Document segment -
|---|

Stray dog population 'out of control'
published : 10 Aug 2015 at 17:07
writer: Online Reporters
Thailand urgently needs a new approach to control the stray dog population, because the current programme is not working and public health is being placed at risk, the Department of Livestock Development has warned.
Prapas Pinyocheep, director of the Bureau of Disease Control and Veterinary Services, said on Monday the latest nationwide survey of the dog population, in 2014, concluded there were around 8.5 million dogs in Thailand.
He said about 700,000 of them were considered to be strays, and about half of this group, 340,000, were females. As a single female could produce as many as 10 pups a year there was the potential for the stray canine population to be bolstered by up to 3.4 million animals every 12 months.
Stray dogs were unclean, caused noise pollution and road accidents, and spread pestilence -- particularly rabies.
Mr Prapas said the survey found that 90% of animals that were found with rabies were dogs, and 60% of rabid dogs were stray dogs.
It was difficult to vaccinate stray dogs against rabies, he pointed out, which added to the risk of people catching the disease from a bite.

|---|

Information shown -
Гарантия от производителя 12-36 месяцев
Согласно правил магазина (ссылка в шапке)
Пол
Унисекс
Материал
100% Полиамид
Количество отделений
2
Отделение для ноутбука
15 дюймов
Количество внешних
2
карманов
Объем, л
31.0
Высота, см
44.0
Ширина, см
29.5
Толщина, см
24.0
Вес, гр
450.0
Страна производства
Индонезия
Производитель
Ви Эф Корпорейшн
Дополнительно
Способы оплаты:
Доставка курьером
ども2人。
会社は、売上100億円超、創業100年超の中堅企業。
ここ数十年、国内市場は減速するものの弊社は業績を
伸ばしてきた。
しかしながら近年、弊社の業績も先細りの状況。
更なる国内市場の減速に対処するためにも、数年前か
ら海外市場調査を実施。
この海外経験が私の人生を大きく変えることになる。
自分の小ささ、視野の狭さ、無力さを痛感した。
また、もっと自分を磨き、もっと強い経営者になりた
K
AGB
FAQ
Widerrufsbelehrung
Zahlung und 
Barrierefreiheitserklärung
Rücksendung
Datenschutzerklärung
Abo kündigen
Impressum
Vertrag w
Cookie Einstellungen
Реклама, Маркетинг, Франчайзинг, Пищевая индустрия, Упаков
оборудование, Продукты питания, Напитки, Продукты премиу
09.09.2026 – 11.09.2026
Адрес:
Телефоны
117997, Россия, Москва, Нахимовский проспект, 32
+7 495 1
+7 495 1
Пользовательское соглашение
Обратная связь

|---|

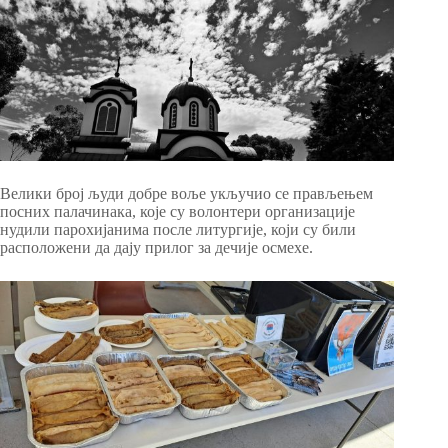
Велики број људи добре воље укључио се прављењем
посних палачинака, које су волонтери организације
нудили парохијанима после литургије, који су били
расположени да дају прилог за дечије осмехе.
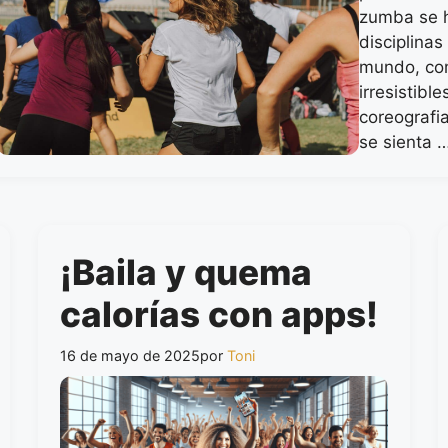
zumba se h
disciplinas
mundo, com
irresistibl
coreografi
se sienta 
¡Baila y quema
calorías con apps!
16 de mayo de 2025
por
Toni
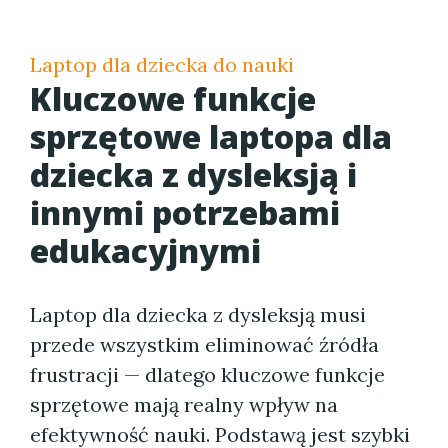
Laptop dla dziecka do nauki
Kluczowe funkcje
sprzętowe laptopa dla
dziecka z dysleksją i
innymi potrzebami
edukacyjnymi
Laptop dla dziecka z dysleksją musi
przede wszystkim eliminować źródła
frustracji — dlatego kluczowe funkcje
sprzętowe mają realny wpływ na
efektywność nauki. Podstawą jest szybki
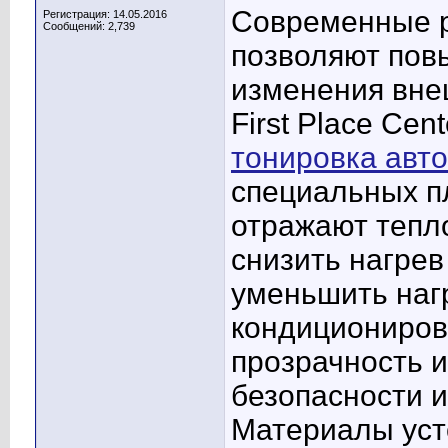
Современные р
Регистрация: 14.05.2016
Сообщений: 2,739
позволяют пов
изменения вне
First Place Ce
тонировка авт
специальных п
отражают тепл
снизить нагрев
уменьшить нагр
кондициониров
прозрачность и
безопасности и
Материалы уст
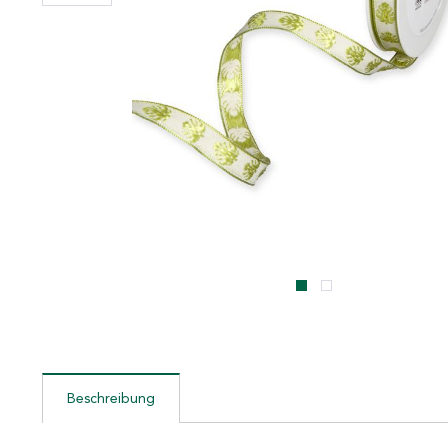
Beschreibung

|---|

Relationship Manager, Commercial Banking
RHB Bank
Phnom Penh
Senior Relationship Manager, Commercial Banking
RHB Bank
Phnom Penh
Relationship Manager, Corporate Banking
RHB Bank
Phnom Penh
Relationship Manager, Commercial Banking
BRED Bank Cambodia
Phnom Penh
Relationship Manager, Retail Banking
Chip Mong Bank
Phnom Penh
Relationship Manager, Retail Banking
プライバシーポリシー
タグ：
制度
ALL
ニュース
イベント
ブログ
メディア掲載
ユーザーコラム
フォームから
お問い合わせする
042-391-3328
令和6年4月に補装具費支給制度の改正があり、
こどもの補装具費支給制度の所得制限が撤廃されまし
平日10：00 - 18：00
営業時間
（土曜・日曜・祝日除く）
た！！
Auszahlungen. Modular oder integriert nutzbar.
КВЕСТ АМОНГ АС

|---|

Exercise instructions -
1: In the stray dog news report, how many dogs did the 2014 nationwide survey count in Thailand?
2: Pick up the stray dog news report where it stops and keep writing it.

Exercise responses -
1: Around 8.5 million.

2:
Current programmes for dealing with stray dogs did not tackle the root of the problem, because authorities were allowed to control the population only through sterilisation, catching and putting them in shelters and encouraging people to adopt them.
Sorawit Thaneto, the department’s deputy director-general, said all related agencies had to come together and agree on the systematic management of stray dogs, to ensure that the population was kept to an acceptable level.
He said Thailand needs to develop a dog population database, with proper registration and monitoring, to prevent the spread of canine-borne diseases to other animals or people.
Dog owners should be held responsible for their pets, to prevent the animals being abandoned and to reduce the number of unwanted dogs.
The country also needs a strict law against the illegal trade in dogs, to prevent their being slaughtered.